## Stored items
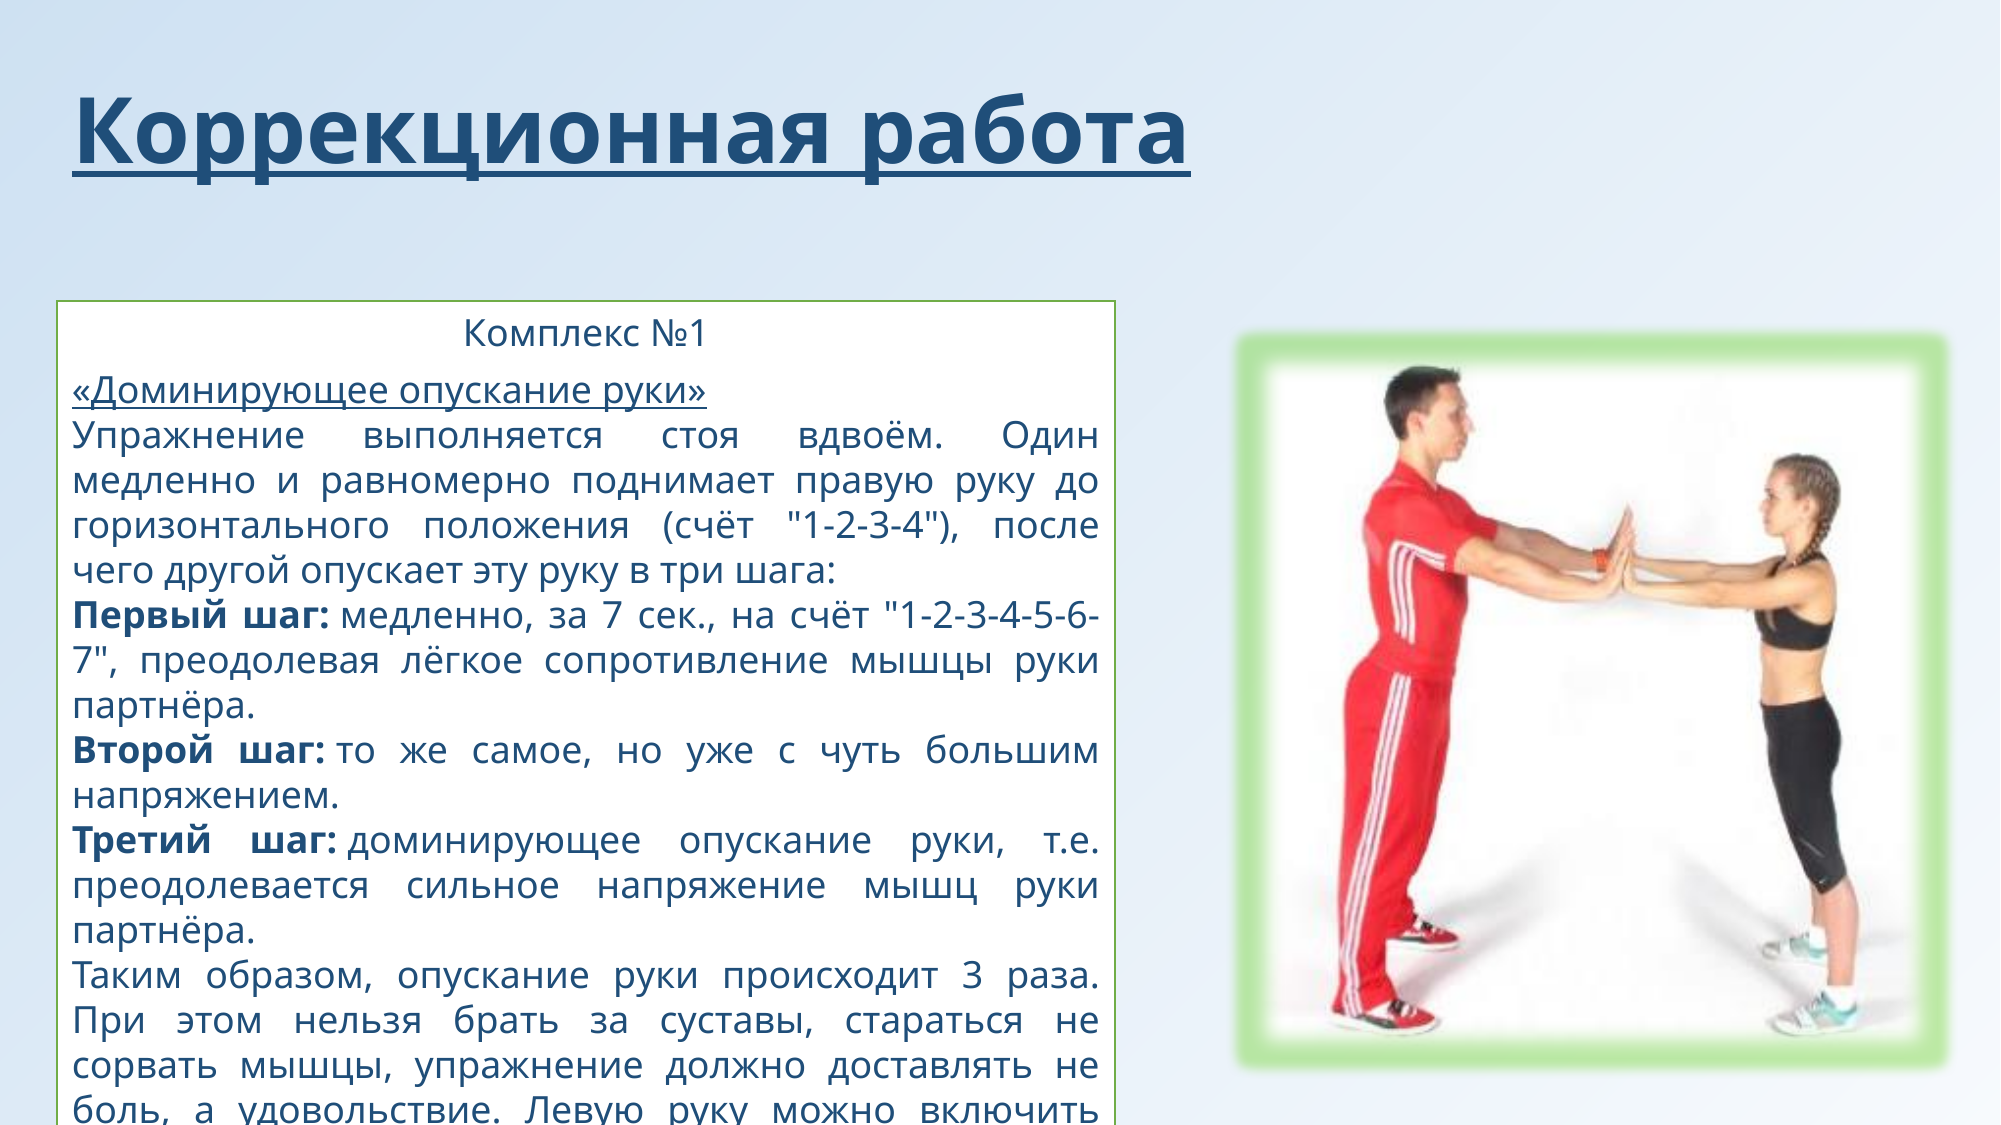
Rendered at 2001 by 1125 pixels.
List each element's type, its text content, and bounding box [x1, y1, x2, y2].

text_box Комплекс №1 «Доминирующее опускание руки» Упражнение выполняется стоя вдвоём. Один медленно и равномерно поднимает правую руку до горизонтального положения (счёт "1-2-3-4"), после чего другой опускает эту руку в три шага: Первый шаг: медленно, за 7 сек., на счёт "1-2-3-4-5-6-7", преодолевая лёгкое сопротивление мышцы руки партнёра. Второй шаг: то же самое, но уже с чуть большим напряжением. Третий шаг: доминирующее опускание руки, т.е. преодолевается сильное напряжение мышц руки партнёра. Таким образом, опускание руки происходит 3 раза. При этом нельзя брать за суставы, стараться не сорвать мышцы, упражнение должно доставлять не боль, а удовольствие. Левую руку можно включить вместо правой руки, если нужно усилить работу правого полушария. Праворукость и леворукость не учитываются. [56, 300, 1116, 1125]
picture [1246, 343, 1938, 1059]
title Коррекционная работа [57, 0, 1783, 279]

## ABOUT THIS TASK
Produce an exact reprint of the entries, dropping the images.

## WRITTEN RESPONSE
Rendered at 2001 by 1125 pixels.
List each element's type, its text content, and bounding box [x1, y1, x2, y2].

text_box Комплекс №1 «Доминирующее опускание руки» Упражнение выполняется стоя вдвоём. Один медленно и равномерно поднимает правую руку до горизонтального положения (счёт "1-2-3-4"), после чего другой опускает эту руку в три шага: Первый шаг: медленно, за 7 сек., на счёт "1-2-3-4-5-6-7", преодолевая лёгкое сопротивление мышцы руки партнёра. Второй шаг: то же самое, но уже с чуть большим напряжением. Третий шаг: доминирующее опускание руки, т.е. преодолевается сильное напряжение мышц руки партнёра. Таким образом, опускание руки происходит 3 раза. При этом нельзя брать за суставы, стараться не сорвать мышцы, упражнение должно доставлять не боль, а удовольствие. Левую руку можно включить вместо правой руки, если нужно усилить работу правого полушария. Праворукость и леворукость не учитываются. [56, 300, 1116, 1125]
picture [1246, 343, 1938, 1059]
title Коррекционная работа [57, 0, 1783, 279]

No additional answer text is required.